--- Start of LISTED ENTRIES ---

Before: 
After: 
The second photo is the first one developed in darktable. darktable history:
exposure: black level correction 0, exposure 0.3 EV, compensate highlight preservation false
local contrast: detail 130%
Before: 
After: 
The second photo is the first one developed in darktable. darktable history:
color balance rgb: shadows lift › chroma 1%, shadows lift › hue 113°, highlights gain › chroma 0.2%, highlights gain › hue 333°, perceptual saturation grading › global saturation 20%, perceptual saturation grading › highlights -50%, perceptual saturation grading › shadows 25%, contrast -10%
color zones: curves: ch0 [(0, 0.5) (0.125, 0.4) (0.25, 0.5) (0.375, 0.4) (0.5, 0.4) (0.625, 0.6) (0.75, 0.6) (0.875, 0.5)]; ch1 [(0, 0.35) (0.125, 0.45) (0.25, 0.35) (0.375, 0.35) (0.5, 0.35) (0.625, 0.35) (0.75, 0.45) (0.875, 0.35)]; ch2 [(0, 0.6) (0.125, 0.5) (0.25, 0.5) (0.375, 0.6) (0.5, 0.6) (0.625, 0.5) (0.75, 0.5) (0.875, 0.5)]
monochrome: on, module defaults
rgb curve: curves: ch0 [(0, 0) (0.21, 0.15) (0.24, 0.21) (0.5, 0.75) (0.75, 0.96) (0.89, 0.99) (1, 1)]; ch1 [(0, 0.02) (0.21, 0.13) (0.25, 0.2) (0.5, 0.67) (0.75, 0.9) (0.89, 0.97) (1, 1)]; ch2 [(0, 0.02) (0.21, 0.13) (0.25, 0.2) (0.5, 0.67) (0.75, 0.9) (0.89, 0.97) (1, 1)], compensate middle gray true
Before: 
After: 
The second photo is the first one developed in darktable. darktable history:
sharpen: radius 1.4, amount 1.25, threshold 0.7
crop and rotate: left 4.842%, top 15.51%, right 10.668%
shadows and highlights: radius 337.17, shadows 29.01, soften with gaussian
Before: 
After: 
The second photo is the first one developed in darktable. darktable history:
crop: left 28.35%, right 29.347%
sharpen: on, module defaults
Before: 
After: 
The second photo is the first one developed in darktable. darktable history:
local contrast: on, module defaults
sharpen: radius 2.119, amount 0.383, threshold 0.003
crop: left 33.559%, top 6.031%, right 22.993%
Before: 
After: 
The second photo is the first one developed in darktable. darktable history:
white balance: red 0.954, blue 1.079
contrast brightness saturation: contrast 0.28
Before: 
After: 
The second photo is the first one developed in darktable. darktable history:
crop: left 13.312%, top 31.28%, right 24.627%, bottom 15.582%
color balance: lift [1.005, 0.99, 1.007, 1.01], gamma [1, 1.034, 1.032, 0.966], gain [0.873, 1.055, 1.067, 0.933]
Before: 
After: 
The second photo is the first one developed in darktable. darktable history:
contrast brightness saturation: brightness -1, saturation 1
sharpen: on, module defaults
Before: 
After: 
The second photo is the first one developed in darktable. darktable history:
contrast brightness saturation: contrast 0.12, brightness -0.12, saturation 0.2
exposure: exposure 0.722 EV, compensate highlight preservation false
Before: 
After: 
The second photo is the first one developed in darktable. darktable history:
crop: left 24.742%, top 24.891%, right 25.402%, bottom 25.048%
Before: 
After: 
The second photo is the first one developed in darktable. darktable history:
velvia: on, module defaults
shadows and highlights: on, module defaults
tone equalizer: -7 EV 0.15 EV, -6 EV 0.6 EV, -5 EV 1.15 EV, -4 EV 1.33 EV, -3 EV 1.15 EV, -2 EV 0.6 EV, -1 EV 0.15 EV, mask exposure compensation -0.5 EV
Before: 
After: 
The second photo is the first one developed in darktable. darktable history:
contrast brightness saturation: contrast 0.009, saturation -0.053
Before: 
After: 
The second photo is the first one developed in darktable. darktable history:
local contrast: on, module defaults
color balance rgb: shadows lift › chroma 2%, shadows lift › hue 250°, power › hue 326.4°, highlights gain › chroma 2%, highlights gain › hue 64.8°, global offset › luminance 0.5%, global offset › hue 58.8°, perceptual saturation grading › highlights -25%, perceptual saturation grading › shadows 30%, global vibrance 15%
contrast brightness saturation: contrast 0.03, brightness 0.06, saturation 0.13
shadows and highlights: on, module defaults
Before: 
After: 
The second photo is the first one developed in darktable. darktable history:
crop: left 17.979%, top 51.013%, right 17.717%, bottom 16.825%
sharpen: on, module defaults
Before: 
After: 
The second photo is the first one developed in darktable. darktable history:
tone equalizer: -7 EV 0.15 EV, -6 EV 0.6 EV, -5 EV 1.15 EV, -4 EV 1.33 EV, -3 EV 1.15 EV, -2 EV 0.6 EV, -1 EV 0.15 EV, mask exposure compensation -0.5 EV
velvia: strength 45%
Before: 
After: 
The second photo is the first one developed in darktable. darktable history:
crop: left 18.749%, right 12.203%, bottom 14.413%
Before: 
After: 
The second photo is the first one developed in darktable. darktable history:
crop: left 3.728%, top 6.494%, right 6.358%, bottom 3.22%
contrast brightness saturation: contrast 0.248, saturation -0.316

--- End of LISTED ENTRIES ---

EXERCISE REQUIREMENTS =
Quote the part of the records that opens with their first line and closes with the line containing "local contrast: detail 130%", including both of those lines.

FULL SOLUTION =
Before: 
After: 
The second photo is the first one developed in darktable. darktable history:
exposure: black level correction 0, exposure 0.3 EV, compensate highlight preservation false
local contrast: detail 130%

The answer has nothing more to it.